20.10.2013: The Boxer Rebellion, Max And The Moon - Constellation Room, Santa Ana, CA

 


Komplett in tiefem rot und kräftigem blau ist das Bühnenlicht gehalten, als der Headliner am heutigen Abend die Bühne des Constellation Room entert. Passender könnte das Ambiente für die Musik von THE BOXER REBELLION kaum sein.
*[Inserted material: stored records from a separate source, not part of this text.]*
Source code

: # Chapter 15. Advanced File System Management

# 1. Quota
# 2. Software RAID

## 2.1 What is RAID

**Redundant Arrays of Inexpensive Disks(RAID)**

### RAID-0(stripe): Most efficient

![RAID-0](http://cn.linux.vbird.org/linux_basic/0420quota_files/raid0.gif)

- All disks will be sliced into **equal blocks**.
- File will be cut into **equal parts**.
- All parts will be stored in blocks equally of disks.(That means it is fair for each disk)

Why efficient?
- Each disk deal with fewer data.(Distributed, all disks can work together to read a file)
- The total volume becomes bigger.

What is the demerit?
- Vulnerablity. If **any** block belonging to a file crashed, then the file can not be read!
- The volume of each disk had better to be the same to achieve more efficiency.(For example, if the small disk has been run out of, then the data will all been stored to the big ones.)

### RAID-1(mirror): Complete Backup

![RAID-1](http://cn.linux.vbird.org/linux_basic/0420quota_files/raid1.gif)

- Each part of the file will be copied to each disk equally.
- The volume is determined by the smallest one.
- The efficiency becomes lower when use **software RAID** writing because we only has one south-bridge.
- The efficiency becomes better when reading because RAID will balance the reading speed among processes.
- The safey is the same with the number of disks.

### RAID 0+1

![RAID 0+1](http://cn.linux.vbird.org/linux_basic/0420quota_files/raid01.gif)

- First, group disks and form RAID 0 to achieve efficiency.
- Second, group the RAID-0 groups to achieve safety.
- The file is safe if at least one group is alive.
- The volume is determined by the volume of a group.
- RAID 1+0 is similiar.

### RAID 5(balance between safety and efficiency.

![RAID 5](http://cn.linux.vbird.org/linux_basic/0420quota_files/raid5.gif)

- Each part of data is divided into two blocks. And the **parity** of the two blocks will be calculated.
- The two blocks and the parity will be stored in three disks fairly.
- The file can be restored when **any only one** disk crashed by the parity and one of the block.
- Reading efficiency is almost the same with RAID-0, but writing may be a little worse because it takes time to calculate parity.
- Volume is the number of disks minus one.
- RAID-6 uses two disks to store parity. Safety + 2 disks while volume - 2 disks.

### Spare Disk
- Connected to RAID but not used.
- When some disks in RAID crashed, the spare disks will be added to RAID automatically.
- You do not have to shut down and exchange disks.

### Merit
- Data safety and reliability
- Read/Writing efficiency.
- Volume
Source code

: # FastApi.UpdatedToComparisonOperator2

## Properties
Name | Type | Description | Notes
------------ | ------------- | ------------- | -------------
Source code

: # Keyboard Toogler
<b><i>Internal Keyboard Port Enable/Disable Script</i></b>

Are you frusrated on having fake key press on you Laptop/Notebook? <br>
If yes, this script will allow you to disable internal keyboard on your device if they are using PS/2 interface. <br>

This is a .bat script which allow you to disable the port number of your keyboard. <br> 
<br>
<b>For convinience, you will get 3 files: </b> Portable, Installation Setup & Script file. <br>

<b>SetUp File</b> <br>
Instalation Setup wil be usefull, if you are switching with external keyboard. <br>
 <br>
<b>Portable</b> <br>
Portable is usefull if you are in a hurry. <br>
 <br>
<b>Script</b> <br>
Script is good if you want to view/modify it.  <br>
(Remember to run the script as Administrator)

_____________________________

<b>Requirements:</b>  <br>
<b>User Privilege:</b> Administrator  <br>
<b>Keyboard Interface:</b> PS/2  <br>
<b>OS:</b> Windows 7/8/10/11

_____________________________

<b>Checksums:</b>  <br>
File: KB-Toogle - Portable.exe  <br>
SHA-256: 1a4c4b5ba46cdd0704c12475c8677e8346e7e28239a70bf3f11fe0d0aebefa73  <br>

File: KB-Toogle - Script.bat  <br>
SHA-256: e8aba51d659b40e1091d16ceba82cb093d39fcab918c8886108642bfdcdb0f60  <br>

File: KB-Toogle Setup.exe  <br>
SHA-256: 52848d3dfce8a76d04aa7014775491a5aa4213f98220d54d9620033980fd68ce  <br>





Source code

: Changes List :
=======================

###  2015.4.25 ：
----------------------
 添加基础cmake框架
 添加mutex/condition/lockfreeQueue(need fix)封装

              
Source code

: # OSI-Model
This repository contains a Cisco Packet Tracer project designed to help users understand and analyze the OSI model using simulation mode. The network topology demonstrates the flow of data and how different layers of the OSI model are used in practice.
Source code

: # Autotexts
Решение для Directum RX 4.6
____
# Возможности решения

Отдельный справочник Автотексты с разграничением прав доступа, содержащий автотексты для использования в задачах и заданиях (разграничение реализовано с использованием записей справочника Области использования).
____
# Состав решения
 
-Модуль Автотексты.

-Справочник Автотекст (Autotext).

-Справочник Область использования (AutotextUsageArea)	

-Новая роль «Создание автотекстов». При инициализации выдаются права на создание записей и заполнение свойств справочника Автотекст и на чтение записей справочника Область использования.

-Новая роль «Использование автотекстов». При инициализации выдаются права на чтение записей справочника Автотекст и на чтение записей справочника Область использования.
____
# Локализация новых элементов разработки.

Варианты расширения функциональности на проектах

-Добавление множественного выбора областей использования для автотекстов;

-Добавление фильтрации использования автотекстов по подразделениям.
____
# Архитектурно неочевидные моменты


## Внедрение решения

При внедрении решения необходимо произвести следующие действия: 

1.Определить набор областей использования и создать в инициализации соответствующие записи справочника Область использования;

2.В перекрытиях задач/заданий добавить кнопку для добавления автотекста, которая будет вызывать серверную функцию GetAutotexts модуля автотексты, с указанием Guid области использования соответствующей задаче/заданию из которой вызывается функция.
Rot wie der Pegel der Emotionen und doch warmen Melancholie, die die Londoner in Songs wie "Take Me Back" oder dem zerbrechlichen "You Belong To Me" verpacken, blau wie die trotzende Kälte, die die Stimme von Frontmann Nathan Nicholson dem Sound einhaucht. Zuvor klangen MAX AND THE MOON wie der perfekte Support aus der Nachbarschaft: Jung, energisch und frisch aufgescheucht. Moderner Indiepop mit Lederjacke, Geltolle und viel "L.A." - dazu manchmal mehr Synthesizer als gesund. Die tanzbaren Highlights heben die Kalifornier bis zum Schluss ihres Sets auf, dann zerrt die Umbaupause an Nerven und Sitzfleisch.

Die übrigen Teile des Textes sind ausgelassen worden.